L’annonce de la démolition de la Place Versailles pour y construire 5000 logements et remplacer des milliers de stationnements par des surfaces minérales et végétalisées a été accueillie avec une bonne dose d’enthousiasme. Cependant, bien peu de détails ont émané de la proposition. Il y a donc lieu de se demander : « Que va-t-on y construire plus exactement ? »

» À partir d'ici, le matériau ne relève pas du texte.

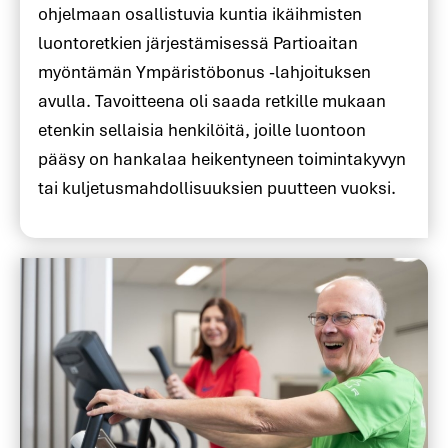
ohjelmaan osallistuvia kuntia ikäihmisten
luontoretkien järjestämisessä Partioaitan
myöntämän Ympäristöbonus -lahjoituksen
avulla. Tavoitteena oli saada retkille mukaan
etenkin sellaisia henkilöitä, joille luontoon
pääsy on hankalaa heikentyneen toimintakyvyn
tai kuljetusmahdollisuuksien puutteen vuoksi.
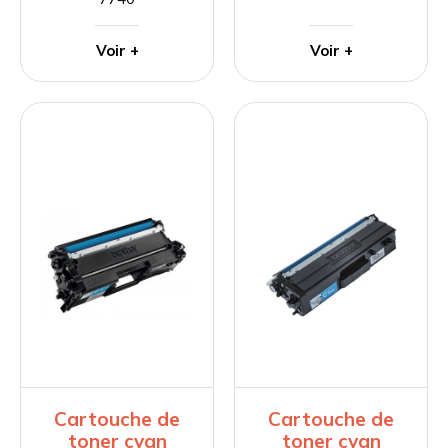
Voir +
Voir +
Cartouche de
Cartouche de
toner cyan
toner cyan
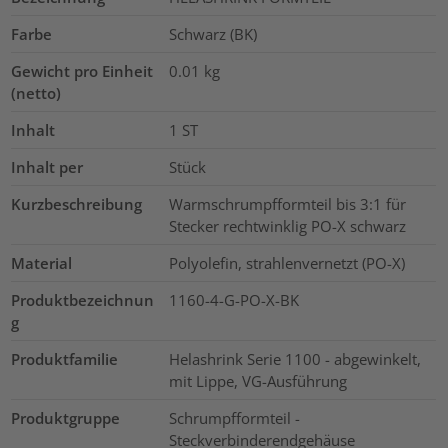
Farbe
Schwarz (BK)
Gewicht pro Einheit
0.01
kg
(netto)
Inhalt
1
ST
Inhalt per
Stück
Kurzbeschreibung
Warmschrumpfformteil bis 3:1 für
Stecker rechtwinklig PO-X schwarz
Material
Polyolefin, strahlenvernetzt (PO-X)
Produktbezeichnun
1160-4-G-PO-X-BK
g
Produktfamilie
Helashrink Serie 1100 - abgewinkelt,
mit Lippe, VG-Ausführung
Produktgruppe
Schrumpfformteil -
Steckverbinderendgehäuse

Alors que le budget climat pour limiter la hausse à 1,5 °C fond à peu près au même rythme que nos deux principales calottes glaciaires et que l’échéance de la carboneutralité est annoncée en grande pompe pour 2050, il est primordial que ce projet de développement mixte majeur soit conçu dans une optique carboneutre.

Un quartier tout en bois

Pour tendre vers la carboneutralité, il faut considérer d’abord le carbone intrinsèque constitué des émissions de CO2 produites dans le cycle de vie des matériaux et composants choisis pour la construction du bâtiment. En ce sens, le bois fait figure de véritable champion ; il requiert très peu d’énergie pour être transformé et constitue un extraordinaire puits de carbone. Ce carbone est enfermé dans le bois et demeure stable pour toute la durée de vie du bâtiment.

Il n’y a pas d’enjeu de sécurité supérieur avec les bâtiments en bois, au contraire ; les structures en bois sont prévisibles en ce sens qu’elles ne s’effondreront pas inopinément sous la chaleur de l’incendie comme l’acier, et elles ne se fissureront pas irrémédiablement sous l’effet de séismes, comme le béton. Elles sont hautement résilientes.

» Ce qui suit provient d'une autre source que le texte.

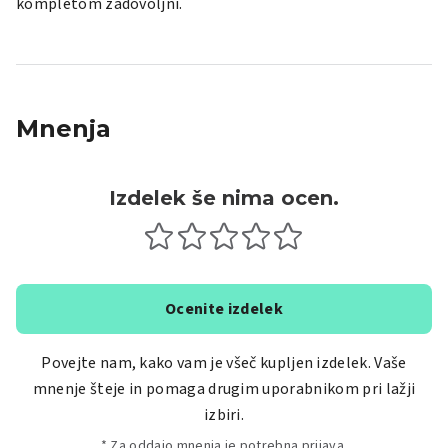
kompletom zadovoljni.
Mnenja
Izdelek še nima ocen.
Ocenite izdelek
Povejte nam, kako vam je všeč kupljen izdelek. Vaše
mnenje šteje in pomaga drugim uporabnikom pri lažji
izbiri.
* Za oddajo mnenja je potrebna prijava.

La meilleure façon d’utiliser le bois pour la structure et d’en tirer le plus grand avantage concerne particulièrement les bâtiments de hauteur moyenne. Des gabarits de quatre à sept étages organisés de façon compacte sur le site permettraient de construire facilement tout en bois, d’obtenir une densité optimale et de créer un vrai quartier à échelle humaine. Au sud de Stockholm, le quartier d’Hammarby Sjöstad est un extraordinaire précédent qui devrait nous inspirer.

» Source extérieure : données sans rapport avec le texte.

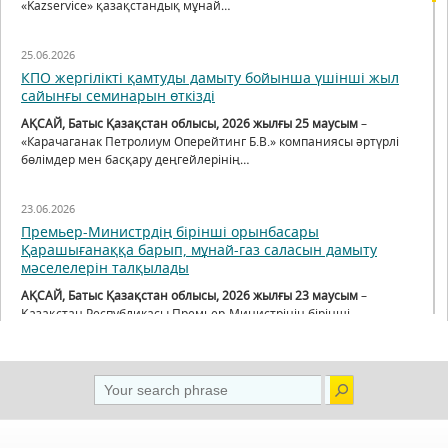
«Kazservice» қазақстандық мұнай…
25.06.2026
КПО жергілікті қамтуды дамыту бойынша үшінші жыл
сайынғы семинарын өткізді
АҚСАЙ, Батыс Қазақстан облысы, 2026 жылғы 25 маусым
–
«Карачаганак Петролиум Оперейтинг Б.В.» компаниясы әртүрлі
бөлімдер мен басқару деңгейлерінің…
23.06.2026
Премьер-Министрдің бірінші орынбасары
Қарашығанаққа барып, мұнай-газ саласын дамыту
мәселелерін талқылады
АҚСАЙ, Батыс Қазақстан облысы, 2026 жылғы 23 маусым
–
Қазақстан Республикасы Премьер-Министрінің бірінші
орынбасары Нұрлыбек Нәлібаев өңірге жұмыс…
11.06.2026
КПО компаниясы жергілікті қамтуды қолдауға
бағытталған шараларды күшейтуде: «PetroCouncil»
кеңесінің кездесуінде нәтижелер мен алдағы жоспарлар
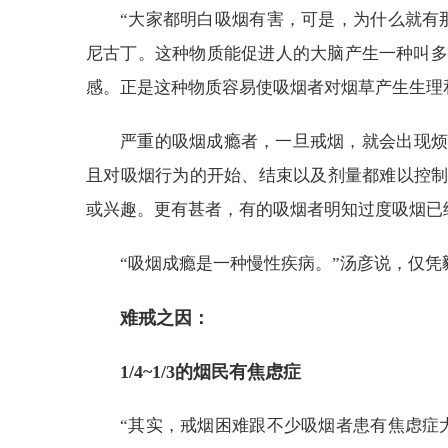
“大家都明白吸烟有害，可是，为什么就有
尼古丁。这种物质能促进人的大脑产生一种叫多
感。正是这种物质容易使吸烟者对烟草产生生理
严重的吸烟成瘾者，一旦戒烟，就会出现烦
且对吸烟行为的开始、结束以及剂量都难以控
或兴趣。更有甚者，有的吸烟者明知过度吸烟已
“吸烟成瘾是一种慢性疾病。”汤彦说，仅凭
难戒之因：
1/4~1/3的烟民有焦虑症
“其实，戒烟困难跟不少吸烟者患有焦虑症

PHOTO FOURNIE PAR DOMINIQUE LAROCHE

Le quartier d’Hammarby Sjöstad, dans le sud de Stockholm

Un autre avantage indéniable des structures en bois est la rapidité d’érection, surtout lorsqu’on la compare à celle du béton. Elles permettent d’économiser un temps précieux dans le contexte actuel de la crise du logement qui requiert la réalisation rapide de millions de nouvelles habitations.

Le bois est une richesse naturelle que nous avons la chance d’avoir en abondance ici, chez nous.

Les structures en bois représentent une occasion d’utiliser durablement nos ressources forestières et de créer de l’emploi local, valorisant, innovant et qui perdurera pour les générations futures.

Pour toutes ces raisons, en plus des preuves scientifiques démontrant les bienfaits de la présence de bois dans nos espaces de vie, la structure principale de tous les bâtiments de ce nouveau quartier devrait être en bois.

Certifié Passivhaus

La norme Passivhaus a été développée en Allemagne dans les années 1990 et est en émergence dans plusieurs régions du monde. Elle s’adapte au climat local et permet des économies d’énergie d’environ 90 % par rapport à un bâtiment traditionnel.

Comment se traduit-elle au Québec ? En orientant la plus grande partie des fenêtres au sud et en contrôlant les ombres portées entre les bâtiments, en isolant davantage les murs, en évitant les ponts thermiques et en assurant une étanchéité à l’air exceptionnelle. Cette dernière doit être testée en chantier, sans quoi la certification n’est pas possible.

Ces bâtiments ne sont pas plus chers à construire ; ils demandent simplement une véritable démarche de planification, en amont, impliquant des experts du domaine. Avec la norme Passivhaus, on obtient en prime un confort accru pour les utilisateurs ainsi que l’assurance de vivre dans des espaces baignés d’une abondante lumière naturelle, accessible à tous.

Aucune demi-mesure

Il serait indécent de remettre à demain et de continuer à pelleter par en avant dans la cour de nos enfants. Le quartier qui remplacera la Place Versailles doit être carboneutre, comme tous les autres qui suivront. Pour y arriver, il est impératif d’aller beaucoup plus loin que ce qu’exige la réglementation actuelle, connue pour être nettement insuffisante pour l’atteinte de la carboneutralité à l’horizon 2050.

Nous avons les connaissances, le talent et l’expertise pour concevoir ce nouveau quartier de la façon la plus intelligente, la plus optimale et la plus sensible qui soit. Aucune demi-mesure n’est dorénavant envisageable ou acceptable. Les décideurs et donneurs d’ouvrage doivent mettre la barre au plus haut ; ils doivent faire preuve de courage.

L’heure de la procrastination est révolue ; dans le domaine du bâtiment, l’objectif de la carboneutralité pour 2050 se dessine maintenant.